━━ SUPPLIED RECORDS ━━

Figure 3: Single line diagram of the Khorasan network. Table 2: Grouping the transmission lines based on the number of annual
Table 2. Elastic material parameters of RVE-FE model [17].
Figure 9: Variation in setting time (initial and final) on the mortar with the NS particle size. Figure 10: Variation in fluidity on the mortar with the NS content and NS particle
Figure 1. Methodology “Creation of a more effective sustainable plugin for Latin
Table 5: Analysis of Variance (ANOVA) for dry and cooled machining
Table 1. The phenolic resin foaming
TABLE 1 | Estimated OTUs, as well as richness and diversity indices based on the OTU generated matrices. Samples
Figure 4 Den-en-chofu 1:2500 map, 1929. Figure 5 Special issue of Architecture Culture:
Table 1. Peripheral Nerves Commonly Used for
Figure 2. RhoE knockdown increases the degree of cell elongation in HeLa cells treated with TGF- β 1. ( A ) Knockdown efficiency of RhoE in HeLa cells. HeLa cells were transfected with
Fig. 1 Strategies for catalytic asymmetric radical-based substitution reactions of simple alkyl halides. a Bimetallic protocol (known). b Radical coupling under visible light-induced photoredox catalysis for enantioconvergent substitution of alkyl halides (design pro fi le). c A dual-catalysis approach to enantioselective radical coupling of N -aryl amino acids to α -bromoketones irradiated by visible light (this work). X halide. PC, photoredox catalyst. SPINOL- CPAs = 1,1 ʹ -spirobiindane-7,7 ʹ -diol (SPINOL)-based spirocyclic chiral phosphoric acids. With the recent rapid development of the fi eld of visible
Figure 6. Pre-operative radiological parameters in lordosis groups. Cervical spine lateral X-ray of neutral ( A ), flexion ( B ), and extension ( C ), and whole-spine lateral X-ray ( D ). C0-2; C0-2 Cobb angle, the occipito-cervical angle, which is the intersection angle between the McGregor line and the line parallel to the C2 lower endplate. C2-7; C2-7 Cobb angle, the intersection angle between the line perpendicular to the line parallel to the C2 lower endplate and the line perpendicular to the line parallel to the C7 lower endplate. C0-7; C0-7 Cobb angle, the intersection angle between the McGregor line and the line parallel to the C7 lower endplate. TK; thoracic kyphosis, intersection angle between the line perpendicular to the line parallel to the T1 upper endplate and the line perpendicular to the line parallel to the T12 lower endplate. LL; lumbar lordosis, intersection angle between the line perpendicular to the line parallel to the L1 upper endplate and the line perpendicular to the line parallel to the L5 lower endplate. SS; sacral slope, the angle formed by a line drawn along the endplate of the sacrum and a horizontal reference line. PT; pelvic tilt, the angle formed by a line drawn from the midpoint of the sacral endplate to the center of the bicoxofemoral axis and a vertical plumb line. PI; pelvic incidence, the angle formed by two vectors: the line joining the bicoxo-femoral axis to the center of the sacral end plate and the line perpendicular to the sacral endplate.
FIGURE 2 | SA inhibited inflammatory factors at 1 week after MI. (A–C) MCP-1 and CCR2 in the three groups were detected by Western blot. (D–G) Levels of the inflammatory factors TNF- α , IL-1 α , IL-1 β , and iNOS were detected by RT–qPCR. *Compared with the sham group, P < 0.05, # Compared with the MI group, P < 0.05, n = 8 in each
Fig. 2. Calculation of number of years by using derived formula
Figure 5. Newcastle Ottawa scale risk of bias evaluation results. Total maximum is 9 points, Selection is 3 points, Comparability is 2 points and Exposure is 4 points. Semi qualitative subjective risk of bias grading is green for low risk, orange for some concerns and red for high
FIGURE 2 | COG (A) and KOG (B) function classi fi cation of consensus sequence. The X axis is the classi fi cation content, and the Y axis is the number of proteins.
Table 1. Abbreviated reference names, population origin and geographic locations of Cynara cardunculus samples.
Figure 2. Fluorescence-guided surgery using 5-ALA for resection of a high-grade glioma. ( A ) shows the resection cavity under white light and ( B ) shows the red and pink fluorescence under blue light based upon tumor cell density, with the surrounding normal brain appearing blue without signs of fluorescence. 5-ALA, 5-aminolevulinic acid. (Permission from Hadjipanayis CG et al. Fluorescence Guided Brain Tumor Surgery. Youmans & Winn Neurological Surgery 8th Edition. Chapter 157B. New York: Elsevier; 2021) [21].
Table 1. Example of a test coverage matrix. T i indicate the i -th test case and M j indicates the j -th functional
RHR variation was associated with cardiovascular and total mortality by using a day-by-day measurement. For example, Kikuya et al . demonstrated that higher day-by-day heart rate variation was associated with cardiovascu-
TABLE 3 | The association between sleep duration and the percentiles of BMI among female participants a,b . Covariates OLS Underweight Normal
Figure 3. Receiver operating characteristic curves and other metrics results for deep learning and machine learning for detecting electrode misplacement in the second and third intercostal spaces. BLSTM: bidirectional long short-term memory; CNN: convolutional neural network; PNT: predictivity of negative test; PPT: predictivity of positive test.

━━━

§ REQUIRED ACTION: Using the entries above, give back exactly the line containing "Table 5: Analysis", the line containing "Fig. 1 Strategies", and every line between them, and nothing else.

§ OUTPUT:
Table 5: Analysis of Variance (ANOVA) for dry and cooled machining
Table 1. The phenolic resin foaming
TABLE 1 | Estimated OTUs, as well as richness and diversity indices based on the OTU generated matrices. Samples
Figure 4 Den-en-chofu 1:2500 map, 1929. Figure 5 Special issue of Architecture Culture:
Table 1. Peripheral Nerves Commonly Used for
Figure 2. RhoE knockdown increases the degree of cell elongation in HeLa cells treated with TGF- β 1. ( A ) Knockdown efficiency of RhoE in HeLa cells. HeLa cells were transfected with
Fig. 1 Strategies for catalytic asymmetric radical-based substitution reactions of simple alkyl halides. a Bimetallic protocol (known). b Radical coupling under visible light-induced photoredox catalysis for enantioconvergent substitution of alkyl halides (design pro fi le). c A dual-catalysis approach to enantioselective radical coupling of N -aryl amino acids to α -bromoketones irradiated by visible light (this work). X halide. PC, photoredox catalyst. SPINOL- CPAs = 1,1 ʹ -spirobiindane-7,7 ʹ -diol (SPINOL)-based spirocyclic chiral phosphoric acids. With the recent rapid development of the fi eld of visible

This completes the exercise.